While Buffy‘s dialogue dealt with the absurdity of her world by being blunt and quippy, Chloe King sounds clipped, either characters talking about themselves, over each other, or else like the writers are Martians extrapolating humanoid interactions from sitcoms. Everywhere Chloe King feels perfunctory, especially compared to something as imaginative as Buffy: its action is sluggish, the metaphor doesn’t really work, and which pseudo-mythic figure would you rather by, the Slayer or the Uniter? The Uniter is probably making high-minded speeches at third-world peace conferences while the Slayer’s having all sorts of awesome vampire sex.
Chloe hits the ground with an ABC Family-friendly lack of thud and splatter, and opens her eyes.
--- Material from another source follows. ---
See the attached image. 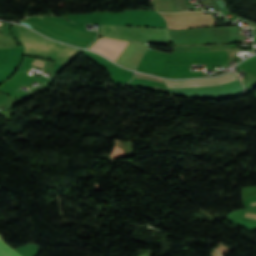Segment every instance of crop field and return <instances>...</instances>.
I'll use <instances>...</instances> for the list:
<instances>
[{"instance_id": "e52e79f7", "label": "crop field", "mask_w": 256, "mask_h": 256, "mask_svg": "<svg viewBox=\"0 0 256 256\" xmlns=\"http://www.w3.org/2000/svg\"><path fill=\"white\" fill-rule=\"evenodd\" d=\"M33 62H36V63H42V64H45V62L44 61H40V60H34ZM34 65H38V66H44V65H41V64H35V63H33Z\"/></svg>"}, {"instance_id": "ac0d7876", "label": "crop field", "mask_w": 256, "mask_h": 256, "mask_svg": "<svg viewBox=\"0 0 256 256\" xmlns=\"http://www.w3.org/2000/svg\"><path fill=\"white\" fill-rule=\"evenodd\" d=\"M101 35L119 40L159 43L170 42L168 29L131 28L123 26L101 25Z\"/></svg>"}, {"instance_id": "34b2d1b8", "label": "crop field", "mask_w": 256, "mask_h": 256, "mask_svg": "<svg viewBox=\"0 0 256 256\" xmlns=\"http://www.w3.org/2000/svg\"><path fill=\"white\" fill-rule=\"evenodd\" d=\"M168 89L178 90H193V89H206V88H218L227 87L233 85H239L240 82L234 73H229L225 76L206 79V80H188V81H164Z\"/></svg>"}, {"instance_id": "f4fd0767", "label": "crop field", "mask_w": 256, "mask_h": 256, "mask_svg": "<svg viewBox=\"0 0 256 256\" xmlns=\"http://www.w3.org/2000/svg\"><path fill=\"white\" fill-rule=\"evenodd\" d=\"M126 44L125 41L99 38L89 49L98 51L117 62Z\"/></svg>"}, {"instance_id": "d8731c3e", "label": "crop field", "mask_w": 256, "mask_h": 256, "mask_svg": "<svg viewBox=\"0 0 256 256\" xmlns=\"http://www.w3.org/2000/svg\"><path fill=\"white\" fill-rule=\"evenodd\" d=\"M245 216L256 219V215H253V214L246 213Z\"/></svg>"}, {"instance_id": "dd49c442", "label": "crop field", "mask_w": 256, "mask_h": 256, "mask_svg": "<svg viewBox=\"0 0 256 256\" xmlns=\"http://www.w3.org/2000/svg\"><path fill=\"white\" fill-rule=\"evenodd\" d=\"M0 256H20L15 250L5 244L0 234Z\"/></svg>"}, {"instance_id": "412701ff", "label": "crop field", "mask_w": 256, "mask_h": 256, "mask_svg": "<svg viewBox=\"0 0 256 256\" xmlns=\"http://www.w3.org/2000/svg\"><path fill=\"white\" fill-rule=\"evenodd\" d=\"M167 22L168 28H187L192 26H211L216 22L212 15L203 12H181L174 14H161Z\"/></svg>"}, {"instance_id": "8a807250", "label": "crop field", "mask_w": 256, "mask_h": 256, "mask_svg": "<svg viewBox=\"0 0 256 256\" xmlns=\"http://www.w3.org/2000/svg\"><path fill=\"white\" fill-rule=\"evenodd\" d=\"M16 32L27 54L51 58L66 63L81 50L69 46H62L44 37L16 25Z\"/></svg>"}, {"instance_id": "5a996713", "label": "crop field", "mask_w": 256, "mask_h": 256, "mask_svg": "<svg viewBox=\"0 0 256 256\" xmlns=\"http://www.w3.org/2000/svg\"><path fill=\"white\" fill-rule=\"evenodd\" d=\"M253 204H256V203H253Z\"/></svg>"}]
</instances>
The genre demands that now’s the time for an Idiot Plot, where Chloe needs to keep her new superpowers secret from her friends or… actually, Chloe King barrels its plot right through that trap, and the pilot’s final ten minutes, while full of groan-worthy conventions, are better than utterly insufferable. Chloe’s Asian Xander becomes the show’s first, and certainly not last, damsel in distress, getting himself kidnapped (groan). Chloe and her weird-hatted friend drive to the abandoned warehouse (groan) where he’s being held. Chloe tells her friend to stay in the car (groan). There’s an ill-lit, poorly edited fight between Chloe and the generic bad guy from the tower. Asian Xander somehow frees himself, hits the generic bad guy with a two-by-four, and the generic bad guy doesn’t even notice (groan). Then Weird-Hatted Willow hits the generic bad guy with some electrically charged wire or something and he goes down!
Little things like that make me happy. I mean, think back to Buffy and how many seasons went by before Willow ever did anything useful. Four? Five? Was Xander ever useful? I don’t think so. Didn’t he even make a heartfelt speech to Dawn in the last season about how utterly fucking useless he was? On the other hand, it’s not like Asian Xander is funny or anything, so I guess Joss is still in the lead, like that’s a huge surprise.